Table 4 compares the running times of the proposed approach with three other approaches. The proposed approach took less computational cost than RGS and RANSAC, while OMPS prevailed. Actually, RANSAC and RGS require downsampling the data to achieve reasonable performance, and thus, they consume much more computational cost using data in VGA resolution. The proposed approach needs more computation to process structured scenario, such as room corner in Figure 5(e3), but this problem can be solved by selecting fewer rows for plane candidates detection or removing reduplicated plane candidates before recursive plane extraction, while the same segmentation performance is achieved. The proposed approach takes little time for highly clustered scene, which shows its advantage over other approaches to deal with complex indoor scenario.
Comparison of running times of four approaches.

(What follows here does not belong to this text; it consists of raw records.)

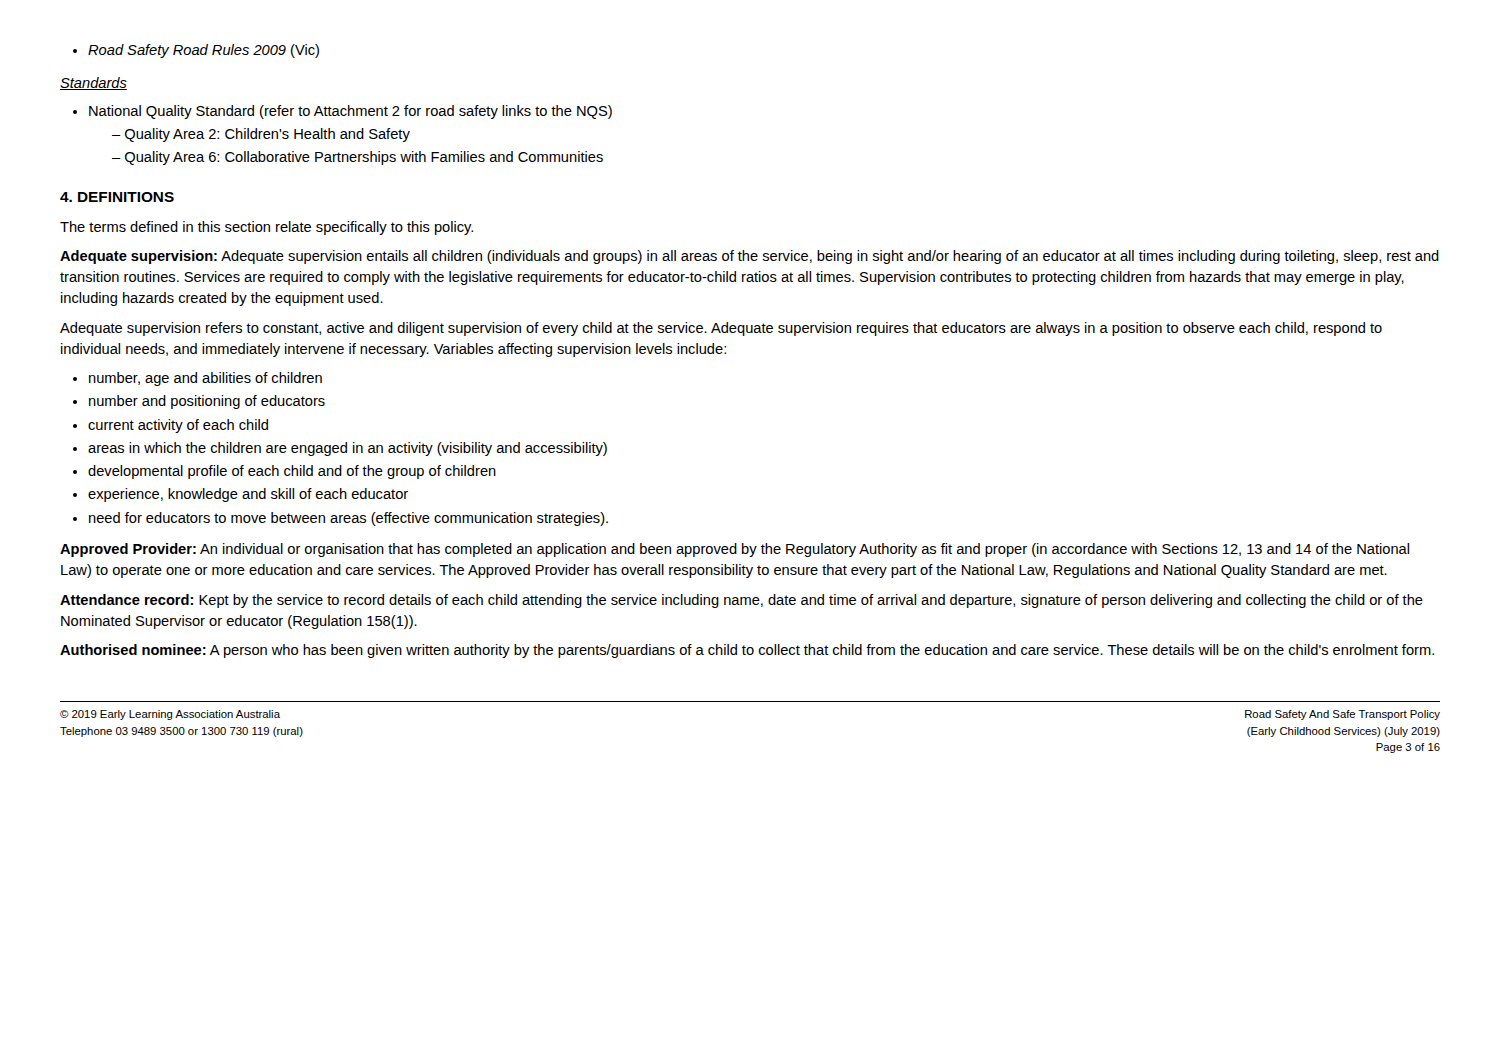Road Safety Road Rules 2009 (Vic)
Standards
National Quality Standard (refer to Attachment 2 for road safety links to the NQS)
Quality Area 2: Children's Health and Safety
Quality Area 6: Collaborative Partnerships with Families and Communities
4. DEFINITIONS
The terms defined in this section relate specifically to this policy.
Adequate supervision: Adequate supervision entails all children (individuals and groups) in all areas of the service, being in sight and/or hearing of an educator at all times including during toileting, sleep, rest and transition routines. Services are required to comply with the legislative requirements for educator-to-child ratios at all times. Supervision contributes to protecting children from hazards that may emerge in play, including hazards created by the equipment used.
Adequate supervision refers to constant, active and diligent supervision of every child at the service. Adequate supervision requires that educators are always in a position to observe each child, respond to individual needs, and immediately intervene if necessary. Variables affecting supervision levels include:
number, age and abilities of children
number and positioning of educators
current activity of each child
areas in which the children are engaged in an activity (visibility and accessibility)
developmental profile of each child and of the group of children
experience, knowledge and skill of each educator
need for educators to move between areas (effective communication strategies).
Approved Provider: An individual or organisation that has completed an application and been approved by the Regulatory Authority as fit and proper (in accordance with Sections 12, 13 and 14 of the National Law) to operate one or more education and care services. The Approved Provider has overall responsibility to ensure that every part of the National Law, Regulations and National Quality Standard are met.
Attendance record: Kept by the service to record details of each child attending the service including name, date and time of arrival and departure, signature of person delivering and collecting the child or of the Nominated Supervisor or educator (Regulation 158(1)).
Authorised nominee: A person who has been given written authority by the parents/guardians of a child to collect that child from the education and care service. These details will be on the child's enrolment form.
© 2019 Early Learning Association Australia
Telephone 03 9489 3500 or 1300 730 119 (rural)
Road Safety And Safe Transport Policy
(Early Childhood Services) (July 2019)
Page 3 of 16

RGS: region growing segmentation; OMPS: organized multiplane segmentation.
Quantity and quality
As is shown in Figure 5(e1) to (e4), the proposed approach can correctly achieve planar segments compared to other approaches. Quantitatively, it tends to be oversegmented like RANSAC because of the recursive extraction framework. As in the corner scenario in Figure 5(e3), the floor plane is divided into two segments by a vertical plane that was extracted first. This oversegment problem inheres in the recursive extraction criterion, but can be solved by implementing a refine step to detect and merge two adjacent coplanar regions. Qualitatively, the proposed approach can achieve good plane parameters and well planar regions. However, some segmented planes do not have a good region boundary and contain outliers, e.g. the light blue plane in Figure 5(e1) which is the table surface but contains outliers on the plane boundary, the light green plane in Figure 5(e3) which is the wall but contains floor points. This is due to limitation of using only the point-plane distance threshold and neighbor distance threshold for inlier search, without computing local normals for surface smoothing checking like region-growing approach does.
Conclusion
A segmentation approach for dividing organized point cloud into a set of planar regions has been presented. The approach utilizes the line segments to detect the plane candidates and a recursive extraction framework to extract the planar regions. Compared to other approaches related to organized point cloud segmentation, it is free of computing the local normal for all the points. Unlike RANSAC, the plane candidate is not randomly chosen, instead under a line region assumption. We showed the efficiency and robustness of the proposed approach by applying it to various indoor scenarios and comparing it with three other typical approaches. The proposed approach tends to be oversegment planar regions and get false positive point inlier because of the recursive extraction criterion. Future work can add a final refine step to merge adjacent coplanar regions, remove reduplicated plane candidates and design a mechanism to self-adjust the number of selected scanlines to balance the computational cost and the segmentation performance.
Footnotes
Declaration of conflicting interests
The author(s) declared no potential conflicts of interest with respect to the research, authorship, and/or publication of this article.
Funding
The author(s) disclosed receipt of the following financial support for the research, authorship, and/or publication of this article: This research is supported by the Major Subject of Beijing Science and Technology(D141100003614002).